(Transcribed page contents)
──────────────────────────────
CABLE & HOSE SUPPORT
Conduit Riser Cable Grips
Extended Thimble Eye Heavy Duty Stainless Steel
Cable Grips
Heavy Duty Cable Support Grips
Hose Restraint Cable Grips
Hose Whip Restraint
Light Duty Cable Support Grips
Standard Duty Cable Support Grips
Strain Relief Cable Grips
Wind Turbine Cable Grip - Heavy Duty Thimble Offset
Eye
──────────────────────────────
Determine how many lines above contain the string "Duty". Give only that number.

YOUR SOLUTION:
5